Estanguet, a three-time Olym­pic gold medallist in canoeing, says excitement is building as Wednesday’s one-year-to-go anniversary ticks up.

He will oversee a unique opening ceremony, taking the event out of its traditional stadium setting and onto a series of barges carrying the teams along the River Seine past the Eiffel Tower.

For Estanguet, 49, the ceremony will be the perfect opportunity to show the world that these Games have a distinctively French flair — “a little bit like the signature of Paris 2024”.

“I made the Olympics four times and I felt this unique atmosphere in the countries where I participated in the Games,” he told AFP in an interview.

“And I know the world my country is able to deliver also. And since day one, I’m really focused on how this country, France, is able to surprise the world, but also to demonstrate a new kind of Games delivery.”

Estanguet said the model of Paris 2024 “is the best possible marriage between a spectacular Games, but also a Games with purpose, engaged”.

“We really want to demonstrate that this is feasible, to have on one side spectacular emotions and unique emotions, but on the other side, a new kind of delivery, more responsible, more engaging also with people.”

Efforts are being made to slash the carbon footprint compared to previous Olympics.

Another eye-catching pledge is that organisers say Paris will be the first time that male and female athletes are equally represented at an Olympics.

The preparations of the organising committee received a jolt last month when police raided its offices in an anti-corruption investigation into contracts awarded for the Games.

The homes of Etienne Thobois, the Chief Executive Officer of Paris 2024, and Edouard Donnelly, the executive director of operations, were also raided.

Estanguet said: “Paris 2024 is probably one of the most regulated and monitored organisations since the beginning.

“We have been controlled [audited] by the Cour des Comptes [state spending watchdog] five times over the last three years, we have been controlled by France’s anti-corruption body. We were investigated by the National Financial Prosecutor’s Office recently.

“So far, no evidence of wrongdoing has been demonstrated. So let’s have confidence that this team is doing its job in the best manner and I have confidence in the procedures and also in the team working and involved in Paris 2024.”

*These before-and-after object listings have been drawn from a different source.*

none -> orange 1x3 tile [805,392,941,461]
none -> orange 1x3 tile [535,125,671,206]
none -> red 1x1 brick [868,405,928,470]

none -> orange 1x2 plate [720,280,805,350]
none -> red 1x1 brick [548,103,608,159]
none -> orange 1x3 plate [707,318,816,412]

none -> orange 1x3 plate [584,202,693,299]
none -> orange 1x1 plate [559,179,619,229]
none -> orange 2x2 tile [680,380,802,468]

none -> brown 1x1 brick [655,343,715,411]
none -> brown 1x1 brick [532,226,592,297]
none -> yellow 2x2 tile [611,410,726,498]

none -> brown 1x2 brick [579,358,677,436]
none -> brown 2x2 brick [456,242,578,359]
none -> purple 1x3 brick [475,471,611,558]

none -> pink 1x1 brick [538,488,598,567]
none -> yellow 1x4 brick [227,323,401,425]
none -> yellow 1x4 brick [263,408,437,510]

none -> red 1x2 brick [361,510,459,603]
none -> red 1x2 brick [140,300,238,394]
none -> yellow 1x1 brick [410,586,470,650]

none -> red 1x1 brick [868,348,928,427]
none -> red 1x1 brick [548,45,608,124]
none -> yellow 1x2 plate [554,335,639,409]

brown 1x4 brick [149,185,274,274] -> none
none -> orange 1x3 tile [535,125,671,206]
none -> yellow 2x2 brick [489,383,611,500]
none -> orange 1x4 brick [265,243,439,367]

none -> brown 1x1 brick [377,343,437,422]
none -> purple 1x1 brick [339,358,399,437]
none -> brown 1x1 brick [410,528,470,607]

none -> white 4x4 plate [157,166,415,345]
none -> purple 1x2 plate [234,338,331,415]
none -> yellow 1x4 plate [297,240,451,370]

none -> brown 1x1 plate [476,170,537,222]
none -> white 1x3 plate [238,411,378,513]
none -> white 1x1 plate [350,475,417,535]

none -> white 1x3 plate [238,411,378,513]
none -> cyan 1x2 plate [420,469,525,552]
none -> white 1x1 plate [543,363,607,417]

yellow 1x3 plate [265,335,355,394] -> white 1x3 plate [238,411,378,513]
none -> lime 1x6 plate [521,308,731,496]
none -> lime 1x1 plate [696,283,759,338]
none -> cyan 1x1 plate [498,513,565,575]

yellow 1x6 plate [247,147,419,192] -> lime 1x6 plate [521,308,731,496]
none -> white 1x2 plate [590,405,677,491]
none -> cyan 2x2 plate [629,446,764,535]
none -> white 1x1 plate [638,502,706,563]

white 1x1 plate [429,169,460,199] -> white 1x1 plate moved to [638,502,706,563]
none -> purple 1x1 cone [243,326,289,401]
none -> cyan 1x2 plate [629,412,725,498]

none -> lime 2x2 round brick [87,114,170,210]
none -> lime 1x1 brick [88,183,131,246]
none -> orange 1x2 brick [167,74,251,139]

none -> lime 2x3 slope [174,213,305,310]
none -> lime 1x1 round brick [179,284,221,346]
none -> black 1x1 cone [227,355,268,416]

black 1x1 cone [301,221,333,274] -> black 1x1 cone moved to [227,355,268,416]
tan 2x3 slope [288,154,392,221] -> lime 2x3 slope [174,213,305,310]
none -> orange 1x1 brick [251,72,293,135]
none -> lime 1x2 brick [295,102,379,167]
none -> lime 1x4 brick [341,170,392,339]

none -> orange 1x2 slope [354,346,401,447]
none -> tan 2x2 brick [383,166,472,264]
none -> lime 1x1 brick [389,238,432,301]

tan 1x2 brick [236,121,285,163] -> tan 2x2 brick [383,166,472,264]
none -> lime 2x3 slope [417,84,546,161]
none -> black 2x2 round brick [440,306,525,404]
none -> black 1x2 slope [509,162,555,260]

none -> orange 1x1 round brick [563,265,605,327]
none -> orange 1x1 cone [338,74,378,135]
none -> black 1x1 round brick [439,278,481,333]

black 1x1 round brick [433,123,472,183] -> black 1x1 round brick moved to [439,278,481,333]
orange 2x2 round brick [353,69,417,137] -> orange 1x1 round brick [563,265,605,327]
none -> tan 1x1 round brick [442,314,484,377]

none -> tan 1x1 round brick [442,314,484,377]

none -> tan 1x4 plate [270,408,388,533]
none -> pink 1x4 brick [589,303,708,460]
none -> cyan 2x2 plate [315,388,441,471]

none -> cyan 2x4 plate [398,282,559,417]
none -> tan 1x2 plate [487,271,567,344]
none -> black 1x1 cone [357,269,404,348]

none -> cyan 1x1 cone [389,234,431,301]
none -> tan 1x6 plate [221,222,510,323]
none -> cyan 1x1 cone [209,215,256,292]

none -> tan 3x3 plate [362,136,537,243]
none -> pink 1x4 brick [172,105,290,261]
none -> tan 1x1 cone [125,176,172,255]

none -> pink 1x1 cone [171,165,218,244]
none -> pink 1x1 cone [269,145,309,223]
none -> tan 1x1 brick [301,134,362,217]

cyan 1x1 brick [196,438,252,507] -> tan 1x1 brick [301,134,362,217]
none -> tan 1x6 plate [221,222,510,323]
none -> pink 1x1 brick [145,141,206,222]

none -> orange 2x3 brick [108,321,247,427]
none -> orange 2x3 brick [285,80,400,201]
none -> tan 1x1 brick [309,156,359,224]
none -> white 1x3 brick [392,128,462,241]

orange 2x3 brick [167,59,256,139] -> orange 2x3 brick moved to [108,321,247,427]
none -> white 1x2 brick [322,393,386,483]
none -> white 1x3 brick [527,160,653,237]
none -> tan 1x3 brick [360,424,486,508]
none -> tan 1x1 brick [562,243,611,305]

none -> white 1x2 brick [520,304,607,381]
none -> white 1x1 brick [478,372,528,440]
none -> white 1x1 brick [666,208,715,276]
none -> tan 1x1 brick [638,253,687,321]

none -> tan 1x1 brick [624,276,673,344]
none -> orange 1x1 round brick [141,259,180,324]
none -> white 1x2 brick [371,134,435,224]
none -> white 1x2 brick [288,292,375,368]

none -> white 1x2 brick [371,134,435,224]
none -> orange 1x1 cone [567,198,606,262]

There was criticism in France when tickets for athletics went on sale for nearly 700 euros ($775), but organisers argue that hundreds of thousands for other sports have been sold at the lowest price of 24 euros.

Seven million tickets have been sold already, out of a total 10 million.

“It is fantastic to know that there is that level of expectation,” Estanguet said. “On the other side, of course, we also know that that’s something we cannot match and there will not be enough tickets to answer this level of expectation.”

ATHLETES WILL LIKE OLYMPIC VILLAGE: BACH

International Olympic Commi­t­tee president Thomas Bach toured the under-construction Athletes’ Village for the 2024 Olympics on Tuesday and said the 10,500 competitors would be “very happy” there.

“I know that they will be very happy. I even had the opportunity to test the bed and I can assure them they will sleep very well in these beds,” Bach said.

The Olympics chief is in Paris to mark Wednesday’s one-year-to-go anniversary.

He spent some time visiting the site in Saint-Denis to the north of Paris and declared the Village to be “extremely well-planned” and “very compact”.

The bedrooms in the Athletes’ Village have been designed without air conditioning, but organisers promise they will be naturally cooled.

“There the organising committee has taken a great effort and many measures... so that they can produce a temperature six degrees minus [lower] than outside,” Bach said.

Usain Bolt, the now-retired Jamaican sprinter who won eight Olympic gold medals, also tried out the torch and promised: “I will be here next year with my family”.